What you should do:
Print, unchanged, everything in the records below from the line that contains "دانش پذیران به" down to the line that contains "ولی نتیجه خوب", including both of those lines and nothing else.

*** Begin section ***

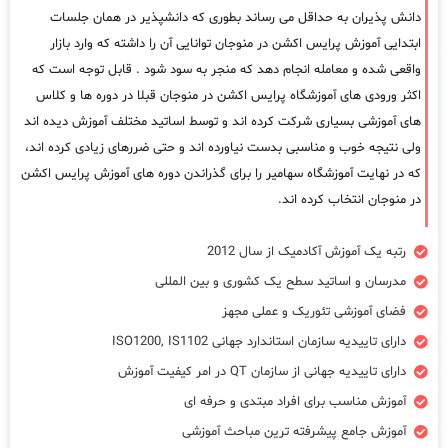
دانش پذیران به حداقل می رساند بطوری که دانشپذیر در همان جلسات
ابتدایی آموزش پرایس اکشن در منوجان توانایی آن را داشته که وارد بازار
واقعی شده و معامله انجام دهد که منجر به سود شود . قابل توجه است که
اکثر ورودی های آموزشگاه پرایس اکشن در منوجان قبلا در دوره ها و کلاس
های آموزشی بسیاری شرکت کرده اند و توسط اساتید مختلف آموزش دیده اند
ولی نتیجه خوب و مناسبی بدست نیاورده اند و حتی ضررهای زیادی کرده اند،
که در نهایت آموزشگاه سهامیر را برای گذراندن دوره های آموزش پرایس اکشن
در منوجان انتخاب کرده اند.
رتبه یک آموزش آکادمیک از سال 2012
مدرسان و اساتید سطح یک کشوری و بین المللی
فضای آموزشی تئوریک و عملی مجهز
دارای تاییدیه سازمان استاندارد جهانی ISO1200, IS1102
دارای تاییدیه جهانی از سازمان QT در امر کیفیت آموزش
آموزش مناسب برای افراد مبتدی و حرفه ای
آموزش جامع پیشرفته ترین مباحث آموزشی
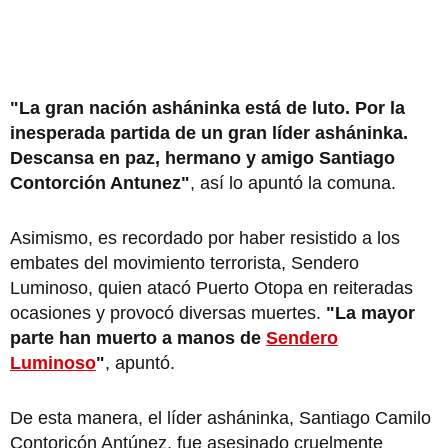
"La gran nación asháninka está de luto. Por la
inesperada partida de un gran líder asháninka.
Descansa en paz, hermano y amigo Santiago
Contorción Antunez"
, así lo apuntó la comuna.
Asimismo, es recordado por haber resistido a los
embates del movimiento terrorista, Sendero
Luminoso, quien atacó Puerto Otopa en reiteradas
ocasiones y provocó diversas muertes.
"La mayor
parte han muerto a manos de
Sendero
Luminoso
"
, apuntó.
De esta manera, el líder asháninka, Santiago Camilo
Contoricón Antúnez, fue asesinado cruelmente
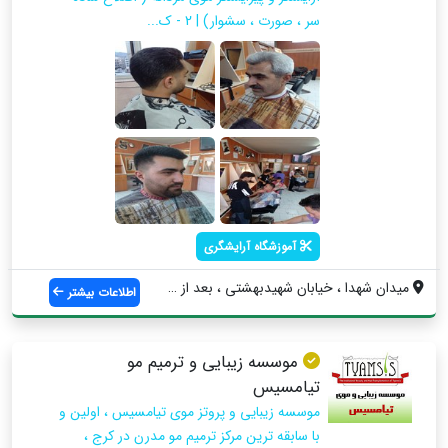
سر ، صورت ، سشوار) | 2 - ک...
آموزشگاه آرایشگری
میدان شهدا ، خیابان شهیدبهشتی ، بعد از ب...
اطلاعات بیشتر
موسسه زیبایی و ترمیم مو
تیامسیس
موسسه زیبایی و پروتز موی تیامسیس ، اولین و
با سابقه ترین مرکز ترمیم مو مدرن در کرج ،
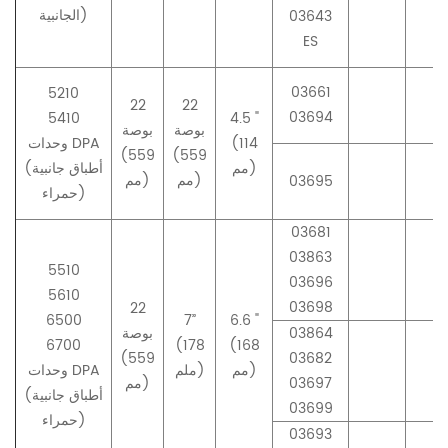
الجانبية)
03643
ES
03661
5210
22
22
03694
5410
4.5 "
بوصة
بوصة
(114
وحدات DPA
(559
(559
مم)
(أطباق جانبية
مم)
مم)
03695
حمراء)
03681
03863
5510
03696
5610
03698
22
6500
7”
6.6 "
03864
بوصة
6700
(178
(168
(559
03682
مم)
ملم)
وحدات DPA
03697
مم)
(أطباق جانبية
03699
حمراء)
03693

*** End section ***
*** Begin section ***

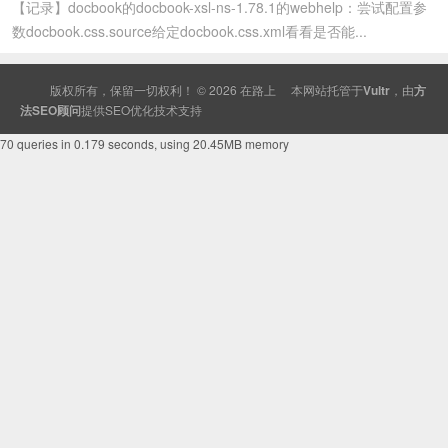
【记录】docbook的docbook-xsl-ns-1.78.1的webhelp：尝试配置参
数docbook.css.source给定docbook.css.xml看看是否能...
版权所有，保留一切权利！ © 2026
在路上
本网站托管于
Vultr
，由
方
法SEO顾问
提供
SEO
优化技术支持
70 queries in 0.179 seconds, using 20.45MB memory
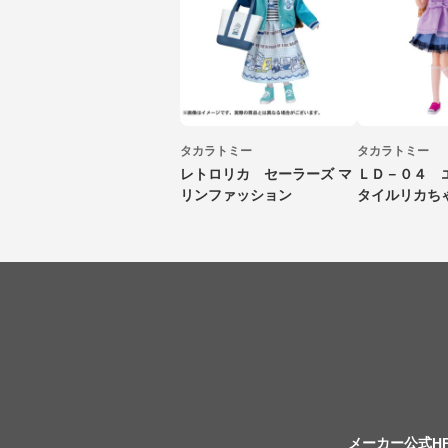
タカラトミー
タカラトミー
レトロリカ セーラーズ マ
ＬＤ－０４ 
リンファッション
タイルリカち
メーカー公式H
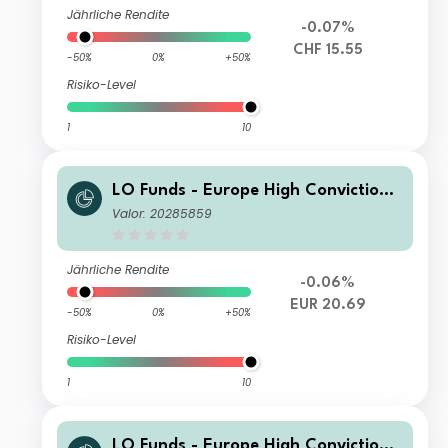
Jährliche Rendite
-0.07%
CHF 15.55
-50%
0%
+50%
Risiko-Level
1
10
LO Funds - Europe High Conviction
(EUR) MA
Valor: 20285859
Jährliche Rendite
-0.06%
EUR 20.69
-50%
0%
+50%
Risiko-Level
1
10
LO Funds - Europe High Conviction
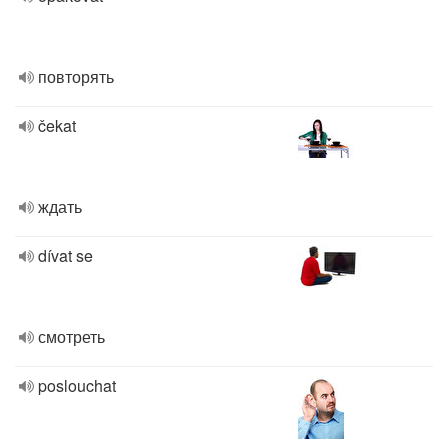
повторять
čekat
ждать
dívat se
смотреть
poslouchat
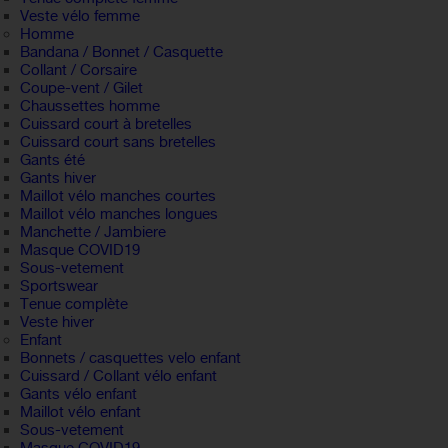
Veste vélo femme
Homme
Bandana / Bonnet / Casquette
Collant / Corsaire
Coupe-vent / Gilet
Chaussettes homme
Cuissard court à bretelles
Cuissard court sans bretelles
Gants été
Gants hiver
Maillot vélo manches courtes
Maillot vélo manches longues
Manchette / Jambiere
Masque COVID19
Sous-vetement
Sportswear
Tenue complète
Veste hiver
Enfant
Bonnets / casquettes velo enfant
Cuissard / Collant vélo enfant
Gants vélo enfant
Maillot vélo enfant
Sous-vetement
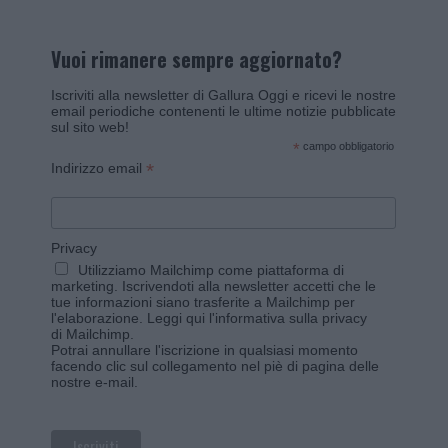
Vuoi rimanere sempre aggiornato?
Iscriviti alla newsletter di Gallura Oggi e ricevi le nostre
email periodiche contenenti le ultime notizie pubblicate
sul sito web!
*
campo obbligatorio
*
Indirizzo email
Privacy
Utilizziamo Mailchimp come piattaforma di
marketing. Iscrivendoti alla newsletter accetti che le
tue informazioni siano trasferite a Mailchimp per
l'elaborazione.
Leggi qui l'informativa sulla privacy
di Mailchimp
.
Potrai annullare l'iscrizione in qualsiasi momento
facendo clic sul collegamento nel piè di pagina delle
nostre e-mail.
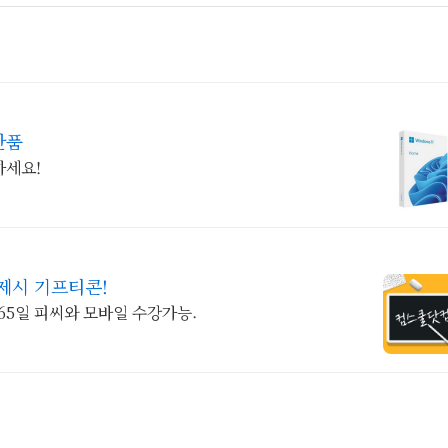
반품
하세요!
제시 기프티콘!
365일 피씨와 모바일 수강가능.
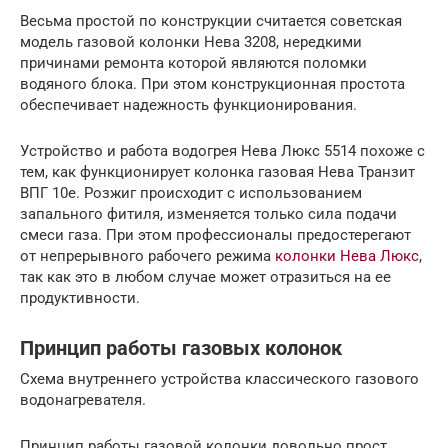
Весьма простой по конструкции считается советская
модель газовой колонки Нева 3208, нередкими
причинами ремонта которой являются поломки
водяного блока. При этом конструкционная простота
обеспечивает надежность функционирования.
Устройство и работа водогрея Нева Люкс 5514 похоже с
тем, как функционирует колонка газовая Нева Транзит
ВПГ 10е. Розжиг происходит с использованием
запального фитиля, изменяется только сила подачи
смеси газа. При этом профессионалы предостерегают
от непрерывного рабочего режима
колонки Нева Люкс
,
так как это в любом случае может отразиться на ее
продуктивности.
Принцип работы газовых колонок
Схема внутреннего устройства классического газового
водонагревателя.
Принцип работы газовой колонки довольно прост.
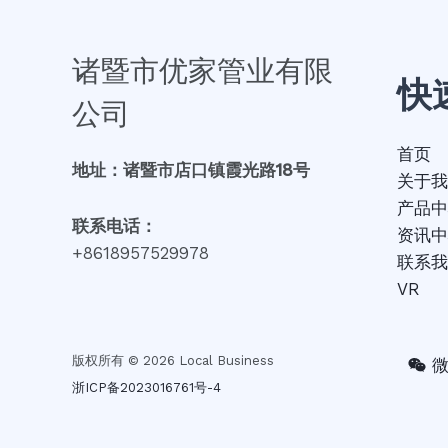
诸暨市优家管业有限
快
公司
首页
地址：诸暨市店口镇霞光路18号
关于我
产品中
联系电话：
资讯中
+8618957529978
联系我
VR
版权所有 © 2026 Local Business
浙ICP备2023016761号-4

*** End section ***

Finished exercise:
دانش پذیران به حداقل می رساند بطوری که دانشپذیر در همان جلسات
ابتدایی آموزش پرایس اکشن در منوجان توانایی آن را داشته که وارد بازار
واقعی شده و معامله انجام دهد که منجر به سود شود . قابل توجه است که
اکثر ورودی های آموزشگاه پرایس اکشن در منوجان قبلا در دوره ها و کلاس
های آموزشی بسیاری شرکت کرده اند و توسط اساتید مختلف آموزش دیده اند
ولی نتیجه خوب و مناسبی بدست نیاورده اند و حتی ضررهای زیادی کرده اند،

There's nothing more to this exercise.